Counts the number of transient errors that occurred during the orchestration of replica set transitions of a DB shard.

If this counter grows, something is wrong with the replica transfers. Consider checking the logs for errors.

### `emqx_ds_raft_snapshot_reads`

Counts the number of started / completed snapshot reads for a DS DB shard, when a shard was the source of snapshot replication.

### `emqx_ds_raft_snapshot_read_errors`

Counts the number of errors that occurred during reading the snapshot on the source DS DB shard, which caused snapshot replication to be aborted.

Errors are not expected to happen. Look for possible reasons in the logs.

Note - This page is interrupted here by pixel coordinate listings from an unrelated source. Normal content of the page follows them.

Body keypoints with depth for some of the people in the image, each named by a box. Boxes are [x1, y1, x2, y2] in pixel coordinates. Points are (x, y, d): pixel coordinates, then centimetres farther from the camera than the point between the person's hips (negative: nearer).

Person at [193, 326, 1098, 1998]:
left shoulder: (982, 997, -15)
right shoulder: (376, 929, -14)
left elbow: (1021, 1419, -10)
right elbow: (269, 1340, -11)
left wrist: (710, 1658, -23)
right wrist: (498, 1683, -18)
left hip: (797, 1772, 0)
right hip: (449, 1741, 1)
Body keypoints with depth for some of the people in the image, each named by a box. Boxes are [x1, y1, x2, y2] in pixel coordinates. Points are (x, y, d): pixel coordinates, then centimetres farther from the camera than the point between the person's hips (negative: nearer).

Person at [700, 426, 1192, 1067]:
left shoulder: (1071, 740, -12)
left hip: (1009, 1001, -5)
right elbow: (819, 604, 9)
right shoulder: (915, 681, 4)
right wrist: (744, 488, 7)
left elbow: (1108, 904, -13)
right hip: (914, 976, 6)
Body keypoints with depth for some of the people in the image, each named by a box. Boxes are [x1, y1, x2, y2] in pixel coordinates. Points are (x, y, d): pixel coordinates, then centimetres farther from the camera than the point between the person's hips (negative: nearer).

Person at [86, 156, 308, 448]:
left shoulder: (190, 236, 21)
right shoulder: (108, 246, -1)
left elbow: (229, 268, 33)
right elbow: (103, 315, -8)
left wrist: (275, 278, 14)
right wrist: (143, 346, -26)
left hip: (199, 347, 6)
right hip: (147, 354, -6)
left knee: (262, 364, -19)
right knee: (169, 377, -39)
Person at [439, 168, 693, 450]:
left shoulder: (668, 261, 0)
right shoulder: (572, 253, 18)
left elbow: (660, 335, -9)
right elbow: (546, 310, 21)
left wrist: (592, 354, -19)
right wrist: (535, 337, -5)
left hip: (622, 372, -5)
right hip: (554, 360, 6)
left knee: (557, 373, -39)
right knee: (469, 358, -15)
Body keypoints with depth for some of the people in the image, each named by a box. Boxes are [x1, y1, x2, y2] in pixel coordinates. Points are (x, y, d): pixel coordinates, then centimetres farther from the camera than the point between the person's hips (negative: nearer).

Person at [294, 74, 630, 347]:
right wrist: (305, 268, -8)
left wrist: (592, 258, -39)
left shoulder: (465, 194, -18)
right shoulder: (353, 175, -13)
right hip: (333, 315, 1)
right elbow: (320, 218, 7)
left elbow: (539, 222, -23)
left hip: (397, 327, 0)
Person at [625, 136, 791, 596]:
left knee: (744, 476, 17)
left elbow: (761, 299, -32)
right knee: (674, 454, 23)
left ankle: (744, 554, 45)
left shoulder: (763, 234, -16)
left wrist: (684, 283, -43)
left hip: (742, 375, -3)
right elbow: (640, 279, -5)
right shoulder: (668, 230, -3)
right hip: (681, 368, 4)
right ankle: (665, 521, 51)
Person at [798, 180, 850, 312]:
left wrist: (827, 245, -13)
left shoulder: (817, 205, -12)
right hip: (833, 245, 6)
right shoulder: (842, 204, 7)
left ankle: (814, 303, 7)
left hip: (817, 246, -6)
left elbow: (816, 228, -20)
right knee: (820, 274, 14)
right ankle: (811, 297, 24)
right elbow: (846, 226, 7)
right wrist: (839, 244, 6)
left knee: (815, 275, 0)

### `emqx_ds_raft_snapshot_read_chunks`

Counts the number of individual chunks read on the DS DB shard acting as a source of snapshot transfer, and later transferred to the recipient.

### `emqx_ds_raft_snapshot_read_chunk_bytes`

Counts the number of bytes read as chunks on the source DS DB shard.

### `emqx_ds_raft_snapshot_writes`

Counts the number of started / completed snapshot writes for a DS DB shard when a shard was the recipient of snapshot replication.

### `emqx_ds_raft_snapshot_write_errors`

Counts the number of errors that occurred during writing the snapshot to the recipient DS DB shard, which caused snapshot replication to be aborted.

This is also not expected to grow. Consider checking the logs for details.

### `emqx_ds_raft_snapshot_write_chunks`

Counts the number of individual chunks received from the source DS DB shard and written to the recipient.

### `emqx_ds_raft_snapshot_write_chunk_bytes`

Counts the number of bytes written as chunks on the recipient DS DB shard.

### `emqx_ds_raft_current_timestamp_us`

Tracks the latest operation timestamp currently replicated by a shard server (in microseconds).

Normally, each replica should always have the same timestamp. If this is not the case, something is wrong with the replication.

### `emqx_ds_raft_rasrv_state_changes`

Counts the number of times the Raft server turned into a candidate / follower / leader.

Frequent state changes are a sign of instability. Consider checking the logs for details.

### Database Group Metrics

The following Prometheus metrics provide node-level visibility into durable storage database groups:

#### `emqx_ds_disk_usage`

Total size of SST files used by all databases in the group.

#### `emqx_ds_write_buffer_memory_usage`

Total RocksDB memtable memory used by the group.

#### `emqx_ds_total_trash_size`

Disk usage of obsolete SST files pending deletion.

These metrics are reported per node and per database group. In clustered deployments, operators may aggregate metrics externally to assess cluster-wide capacity.